--- Request ---
Pull out every line in the items below that contains the word "jelentkezni", and copy each one unchanged.
----- Extracted information -----
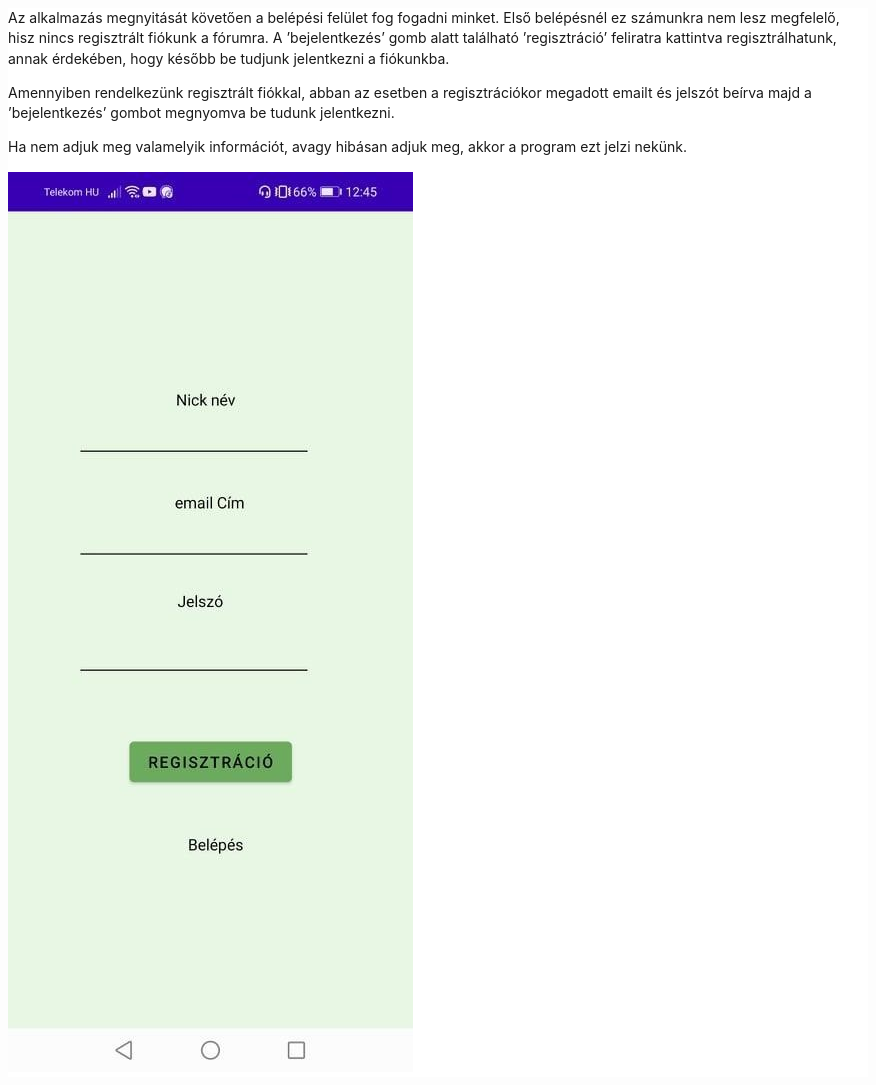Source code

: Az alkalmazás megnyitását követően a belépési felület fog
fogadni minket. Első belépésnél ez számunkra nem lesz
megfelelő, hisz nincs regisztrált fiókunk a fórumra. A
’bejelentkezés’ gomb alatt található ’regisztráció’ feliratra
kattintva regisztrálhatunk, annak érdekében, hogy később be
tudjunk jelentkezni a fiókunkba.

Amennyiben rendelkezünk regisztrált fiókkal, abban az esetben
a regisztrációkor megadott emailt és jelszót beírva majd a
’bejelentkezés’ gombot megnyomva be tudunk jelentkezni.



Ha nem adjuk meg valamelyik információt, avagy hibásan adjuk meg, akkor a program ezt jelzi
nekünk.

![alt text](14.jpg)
-----
----- Extracted information -----
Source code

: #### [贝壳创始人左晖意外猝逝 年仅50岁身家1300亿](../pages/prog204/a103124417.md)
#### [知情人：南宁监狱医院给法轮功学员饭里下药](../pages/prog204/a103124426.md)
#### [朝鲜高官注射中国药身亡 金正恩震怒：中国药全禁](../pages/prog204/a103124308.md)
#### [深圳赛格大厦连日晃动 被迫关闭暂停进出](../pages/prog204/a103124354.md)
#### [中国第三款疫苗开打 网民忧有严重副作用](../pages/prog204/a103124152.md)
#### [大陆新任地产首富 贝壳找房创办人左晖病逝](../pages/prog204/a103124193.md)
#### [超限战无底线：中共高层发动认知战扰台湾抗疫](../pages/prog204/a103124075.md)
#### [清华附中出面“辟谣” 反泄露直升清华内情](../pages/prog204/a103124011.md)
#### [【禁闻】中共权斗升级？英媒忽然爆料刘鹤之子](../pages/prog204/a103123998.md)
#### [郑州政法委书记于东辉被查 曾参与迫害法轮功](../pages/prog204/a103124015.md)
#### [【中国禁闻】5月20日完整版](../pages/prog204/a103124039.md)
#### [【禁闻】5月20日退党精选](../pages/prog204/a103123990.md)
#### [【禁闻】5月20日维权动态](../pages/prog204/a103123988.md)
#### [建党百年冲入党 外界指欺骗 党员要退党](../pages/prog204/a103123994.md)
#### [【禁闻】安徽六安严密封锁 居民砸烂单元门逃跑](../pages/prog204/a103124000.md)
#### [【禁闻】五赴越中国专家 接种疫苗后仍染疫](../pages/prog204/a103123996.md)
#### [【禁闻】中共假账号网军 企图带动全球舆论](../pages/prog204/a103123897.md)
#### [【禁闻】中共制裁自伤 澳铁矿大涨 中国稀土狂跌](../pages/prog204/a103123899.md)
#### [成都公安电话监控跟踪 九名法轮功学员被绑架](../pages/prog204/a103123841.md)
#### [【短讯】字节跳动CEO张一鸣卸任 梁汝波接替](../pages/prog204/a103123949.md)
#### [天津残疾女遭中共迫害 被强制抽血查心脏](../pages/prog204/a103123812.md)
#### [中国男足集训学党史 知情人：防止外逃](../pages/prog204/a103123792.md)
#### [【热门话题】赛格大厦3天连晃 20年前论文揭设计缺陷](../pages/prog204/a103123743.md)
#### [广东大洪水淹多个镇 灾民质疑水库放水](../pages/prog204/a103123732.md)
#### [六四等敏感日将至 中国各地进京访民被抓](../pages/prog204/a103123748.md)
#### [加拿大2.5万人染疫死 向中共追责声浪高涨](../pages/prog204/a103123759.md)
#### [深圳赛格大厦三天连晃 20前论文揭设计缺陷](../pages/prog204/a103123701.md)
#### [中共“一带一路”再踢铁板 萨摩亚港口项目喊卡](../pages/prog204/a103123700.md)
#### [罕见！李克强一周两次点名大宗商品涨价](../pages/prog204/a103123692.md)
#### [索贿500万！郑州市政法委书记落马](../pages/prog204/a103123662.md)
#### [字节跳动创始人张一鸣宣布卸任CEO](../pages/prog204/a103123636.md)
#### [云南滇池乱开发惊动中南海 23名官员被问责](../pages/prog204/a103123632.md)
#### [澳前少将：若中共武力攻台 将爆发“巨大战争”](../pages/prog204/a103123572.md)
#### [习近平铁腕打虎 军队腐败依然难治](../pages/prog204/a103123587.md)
-----
--- Response below ---
tudjunk jelentkezni a fiókunkba.
’bejelentkezés’ gombot megnyomva be tudunk jelentkezni.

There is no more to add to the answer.